== SUPPLIED MATERIAL

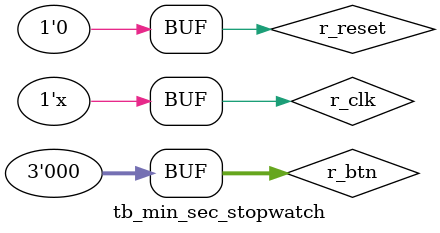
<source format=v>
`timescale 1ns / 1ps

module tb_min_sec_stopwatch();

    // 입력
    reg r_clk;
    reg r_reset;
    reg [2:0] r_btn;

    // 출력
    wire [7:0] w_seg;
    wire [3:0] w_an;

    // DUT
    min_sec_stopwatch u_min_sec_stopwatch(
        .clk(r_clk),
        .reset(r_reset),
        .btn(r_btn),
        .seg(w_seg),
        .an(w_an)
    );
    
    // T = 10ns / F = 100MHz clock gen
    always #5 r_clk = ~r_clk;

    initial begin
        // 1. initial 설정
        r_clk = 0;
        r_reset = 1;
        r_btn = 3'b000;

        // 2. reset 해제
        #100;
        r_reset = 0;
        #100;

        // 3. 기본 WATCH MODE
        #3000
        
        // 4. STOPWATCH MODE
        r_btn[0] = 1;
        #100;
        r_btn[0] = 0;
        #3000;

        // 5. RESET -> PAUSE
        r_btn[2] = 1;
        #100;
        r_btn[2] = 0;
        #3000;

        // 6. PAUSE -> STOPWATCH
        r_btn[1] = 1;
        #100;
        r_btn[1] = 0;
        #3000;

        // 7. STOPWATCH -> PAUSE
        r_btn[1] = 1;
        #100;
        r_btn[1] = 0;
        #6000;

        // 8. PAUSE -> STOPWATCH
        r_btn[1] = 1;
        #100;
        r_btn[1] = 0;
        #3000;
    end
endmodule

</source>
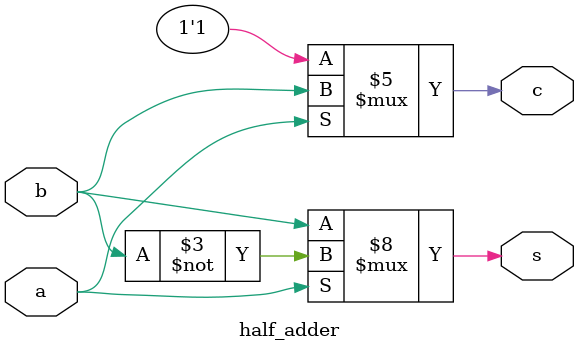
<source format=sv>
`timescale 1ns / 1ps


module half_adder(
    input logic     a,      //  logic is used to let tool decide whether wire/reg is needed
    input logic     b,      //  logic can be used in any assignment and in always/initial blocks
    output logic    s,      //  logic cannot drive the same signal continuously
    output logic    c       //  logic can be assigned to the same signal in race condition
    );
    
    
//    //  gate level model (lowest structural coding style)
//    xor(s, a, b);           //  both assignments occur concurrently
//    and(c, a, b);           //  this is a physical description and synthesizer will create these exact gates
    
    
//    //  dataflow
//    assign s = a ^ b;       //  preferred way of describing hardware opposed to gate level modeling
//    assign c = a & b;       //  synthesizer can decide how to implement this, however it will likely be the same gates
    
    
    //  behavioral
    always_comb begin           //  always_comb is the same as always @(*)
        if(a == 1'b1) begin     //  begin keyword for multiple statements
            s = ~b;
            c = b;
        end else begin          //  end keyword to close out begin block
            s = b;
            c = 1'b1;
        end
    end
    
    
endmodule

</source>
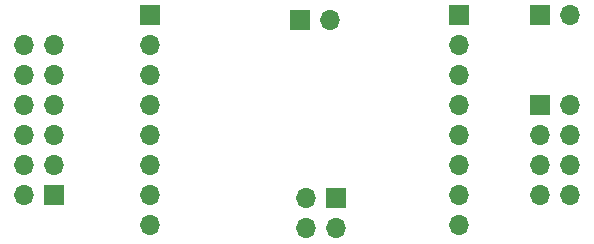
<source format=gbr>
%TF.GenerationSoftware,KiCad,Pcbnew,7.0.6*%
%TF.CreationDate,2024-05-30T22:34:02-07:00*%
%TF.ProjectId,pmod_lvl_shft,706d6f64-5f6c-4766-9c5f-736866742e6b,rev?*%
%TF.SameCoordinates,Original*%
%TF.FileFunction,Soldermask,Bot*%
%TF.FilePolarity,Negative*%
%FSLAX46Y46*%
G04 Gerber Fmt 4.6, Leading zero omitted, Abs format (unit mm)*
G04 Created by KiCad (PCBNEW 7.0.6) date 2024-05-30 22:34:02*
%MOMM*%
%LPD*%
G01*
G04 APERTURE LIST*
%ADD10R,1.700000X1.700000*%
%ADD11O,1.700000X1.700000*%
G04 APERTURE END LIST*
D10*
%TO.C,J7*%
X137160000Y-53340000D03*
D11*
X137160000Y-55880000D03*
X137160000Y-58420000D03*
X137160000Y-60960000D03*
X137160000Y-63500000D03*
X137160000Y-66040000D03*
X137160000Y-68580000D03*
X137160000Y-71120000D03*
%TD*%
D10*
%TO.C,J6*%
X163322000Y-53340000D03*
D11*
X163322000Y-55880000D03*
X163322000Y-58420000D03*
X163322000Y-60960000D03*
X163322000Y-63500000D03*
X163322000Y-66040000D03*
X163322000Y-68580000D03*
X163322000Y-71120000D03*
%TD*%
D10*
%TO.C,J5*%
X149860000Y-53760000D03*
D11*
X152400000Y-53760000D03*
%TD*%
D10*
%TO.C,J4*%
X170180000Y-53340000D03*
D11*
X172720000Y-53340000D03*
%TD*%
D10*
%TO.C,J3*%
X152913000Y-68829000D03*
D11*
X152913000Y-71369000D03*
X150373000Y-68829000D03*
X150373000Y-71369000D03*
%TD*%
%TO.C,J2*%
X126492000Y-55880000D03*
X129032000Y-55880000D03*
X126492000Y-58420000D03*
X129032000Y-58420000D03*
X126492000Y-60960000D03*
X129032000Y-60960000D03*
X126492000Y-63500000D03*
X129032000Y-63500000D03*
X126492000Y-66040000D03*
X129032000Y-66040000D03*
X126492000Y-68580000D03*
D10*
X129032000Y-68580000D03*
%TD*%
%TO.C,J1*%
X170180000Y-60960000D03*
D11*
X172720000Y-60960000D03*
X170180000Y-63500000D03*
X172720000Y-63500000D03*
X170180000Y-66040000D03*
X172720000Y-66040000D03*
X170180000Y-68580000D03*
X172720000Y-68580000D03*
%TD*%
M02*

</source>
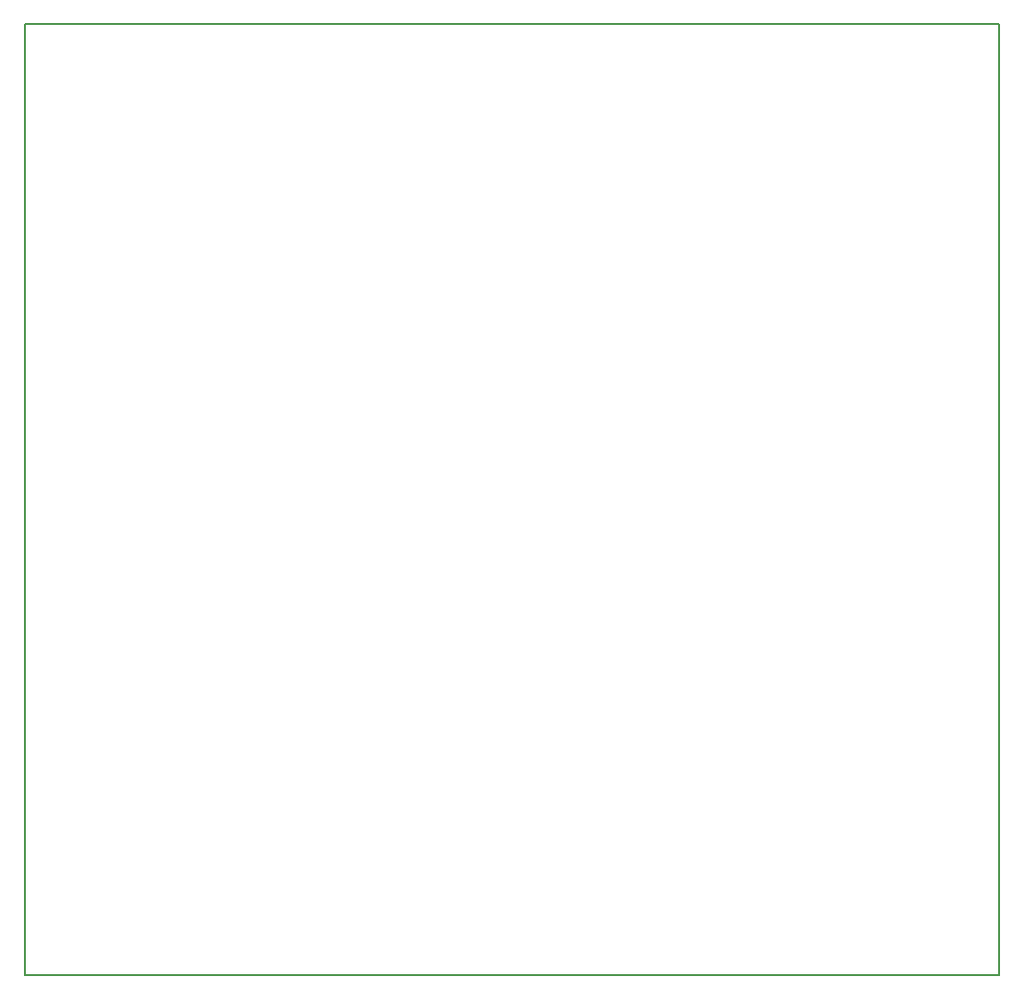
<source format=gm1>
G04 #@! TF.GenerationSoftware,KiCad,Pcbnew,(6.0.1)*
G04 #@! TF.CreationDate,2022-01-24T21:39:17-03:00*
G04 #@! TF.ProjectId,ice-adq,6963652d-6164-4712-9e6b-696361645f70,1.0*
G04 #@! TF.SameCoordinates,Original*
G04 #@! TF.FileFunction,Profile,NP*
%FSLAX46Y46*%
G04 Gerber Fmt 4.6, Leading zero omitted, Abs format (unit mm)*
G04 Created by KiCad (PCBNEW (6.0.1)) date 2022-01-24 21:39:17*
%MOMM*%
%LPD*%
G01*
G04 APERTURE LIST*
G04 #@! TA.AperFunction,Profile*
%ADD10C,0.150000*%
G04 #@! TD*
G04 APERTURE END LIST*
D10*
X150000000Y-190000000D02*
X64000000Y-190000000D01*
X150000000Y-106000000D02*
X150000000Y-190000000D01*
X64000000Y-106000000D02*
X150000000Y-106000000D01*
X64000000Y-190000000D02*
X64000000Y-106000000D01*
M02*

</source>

====

* **REQUEST**
Apart from its pictures, the material above should be repeated exactly.

* **ANSWER TO THIS TASK**
<source format=v>
`timescale 1ns / 1ps

module tb_min_sec_stopwatch();

    // 입력
    reg r_clk;
    reg r_reset;
    reg [2:0] r_btn;

    // 출력
    wire [7:0] w_seg;
    wire [3:0] w_an;

    // DUT
    min_sec_stopwatch u_min_sec_stopwatch(
        .clk(r_clk),
        .reset(r_reset),
        .btn(r_btn),
        .seg(w_seg),
        .an(w_an)
    );
    
    // T = 10ns / F = 100MHz clock gen
    always #5 r_clk = ~r_clk;

    initial begin
        // 1. initial 설정
        r_clk = 0;
        r_reset = 1;
        r_btn = 3'b000;

        // 2. reset 해제
        #100;
        r_reset = 0;
        #100;

        // 3. 기본 WATCH MODE
        #3000
        
        // 4. STOPWATCH MODE
        r_btn[0] = 1;
        #100;
        r_btn[0] = 0;
        #3000;

        // 5. RESET -> PAUSE
        r_btn[2] = 1;
        #100;
        r_btn[2] = 0;
        #3000;

        // 6. PAUSE -> STOPWATCH
        r_btn[1] = 1;
        #100;
        r_btn[1] = 0;
        #3000;

        // 7. STOPWATCH -> PAUSE
        r_btn[1] = 1;
        #100;
        r_btn[1] = 0;
        #6000;

        // 8. PAUSE -> STOPWATCH
        r_btn[1] = 1;
        #100;
        r_btn[1] = 0;
        #3000;
    end
endmodule

</source>
<source format=sv>
`timescale 1ns / 1ps


module half_adder(
    input logic     a,      //  logic is used to let tool decide whether wire/reg is needed
    input logic     b,      //  logic can be used in any assignment and in always/initial blocks
    output logic    s,      //  logic cannot drive the same signal continuously
    output logic    c       //  logic can be assigned to the same signal in race condition
    );
    
    
//    //  gate level model (lowest structural coding style)
//    xor(s, a, b);           //  both assignments occur concurrently
//    and(c, a, b);           //  this is a physical description and synthesizer will create these exact gates
    
    
//    //  dataflow
//    assign s = a ^ b;       //  preferred way of describing hardware opposed to gate level modeling
//    assign c = a & b;       //  synthesizer can decide how to implement this, however it will likely be the same gates
    
    
    //  behavioral
    always_comb begin           //  always_comb is the same as always @(*)
        if(a == 1'b1) begin     //  begin keyword for multiple statements
            s = ~b;
            c = b;
        end else begin          //  end keyword to close out begin block
            s = b;
            c = 1'b1;
        end
    end
    
    
endmodule

</source>
<source format=gbr>
%TF.GenerationSoftware,KiCad,Pcbnew,7.0.6*%
%TF.CreationDate,2024-05-30T22:34:02-07:00*%
%TF.ProjectId,pmod_lvl_shft,706d6f64-5f6c-4766-9c5f-736866742e6b,rev?*%
%TF.SameCoordinates,Original*%
%TF.FileFunction,Soldermask,Bot*%
%TF.FilePolarity,Negative*%
%FSLAX46Y46*%
G04 Gerber Fmt 4.6, Leading zero omitted, Abs format (unit mm)*
G04 Created by KiCad (PCBNEW 7.0.6) date 2024-05-30 22:34:02*
%MOMM*%
%LPD*%
G01*
G04 APERTURE LIST*
%ADD10R,1.700000X1.700000*%
%ADD11O,1.700000X1.700000*%
G04 APERTURE END LIST*
D10*
%TO.C,J7*%
X137160000Y-53340000D03*
D11*
X137160000Y-55880000D03*
X137160000Y-58420000D03*
X137160000Y-60960000D03*
X137160000Y-63500000D03*
X137160000Y-66040000D03*
X137160000Y-68580000D03*
X137160000Y-71120000D03*
%TD*%
D10*
%TO.C,J6*%
X163322000Y-53340000D03*
D11*
X163322000Y-55880000D03*
X163322000Y-58420000D03*
X163322000Y-60960000D03*
X163322000Y-63500000D03*
X163322000Y-66040000D03*
X163322000Y-68580000D03*
X163322000Y-71120000D03*
%TD*%
D10*
%TO.C,J5*%
X149860000Y-53760000D03*
D11*
X152400000Y-53760000D03*
%TD*%
D10*
%TO.C,J4*%
X170180000Y-53340000D03*
D11*
X172720000Y-53340000D03*
%TD*%
D10*
%TO.C,J3*%
X152913000Y-68829000D03*
D11*
X152913000Y-71369000D03*
X150373000Y-68829000D03*
X150373000Y-71369000D03*
%TD*%
%TO.C,J2*%
X126492000Y-55880000D03*
X129032000Y-55880000D03*
X126492000Y-58420000D03*
X129032000Y-58420000D03*
X126492000Y-60960000D03*
X129032000Y-60960000D03*
X126492000Y-63500000D03*
X129032000Y-63500000D03*
X126492000Y-66040000D03*
X129032000Y-66040000D03*
X126492000Y-68580000D03*
D10*
X129032000Y-68580000D03*
%TD*%
%TO.C,J1*%
X170180000Y-60960000D03*
D11*
X172720000Y-60960000D03*
X170180000Y-63500000D03*
X172720000Y-63500000D03*
X170180000Y-66040000D03*
X172720000Y-66040000D03*
X170180000Y-68580000D03*
X172720000Y-68580000D03*
%TD*%
M02*

</source>
<source format=gm1>
G04 #@! TF.GenerationSoftware,KiCad,Pcbnew,(6.0.1)*
G04 #@! TF.CreationDate,2022-01-24T21:39:17-03:00*
G04 #@! TF.ProjectId,ice-adq,6963652d-6164-4712-9e6b-696361645f70,1.0*
G04 #@! TF.SameCoordinates,Original*
G04 #@! TF.FileFunction,Profile,NP*
%FSLAX46Y46*%
G04 Gerber Fmt 4.6, Leading zero omitted, Abs format (unit mm)*
G04 Created by KiCad (PCBNEW (6.0.1)) date 2022-01-24 21:39:17*
%MOMM*%
%LPD*%
G01*
G04 APERTURE LIST*
G04 #@! TA.AperFunction,Profile*
%ADD10C,0.150000*%
G04 #@! TD*
G04 APERTURE END LIST*
D10*
X150000000Y-190000000D02*
X64000000Y-190000000D01*
X150000000Y-106000000D02*
X150000000Y-190000000D01*
X64000000Y-106000000D02*
X150000000Y-106000000D01*
X64000000Y-190000000D02*
X64000000Y-106000000D01*
M02*

</source>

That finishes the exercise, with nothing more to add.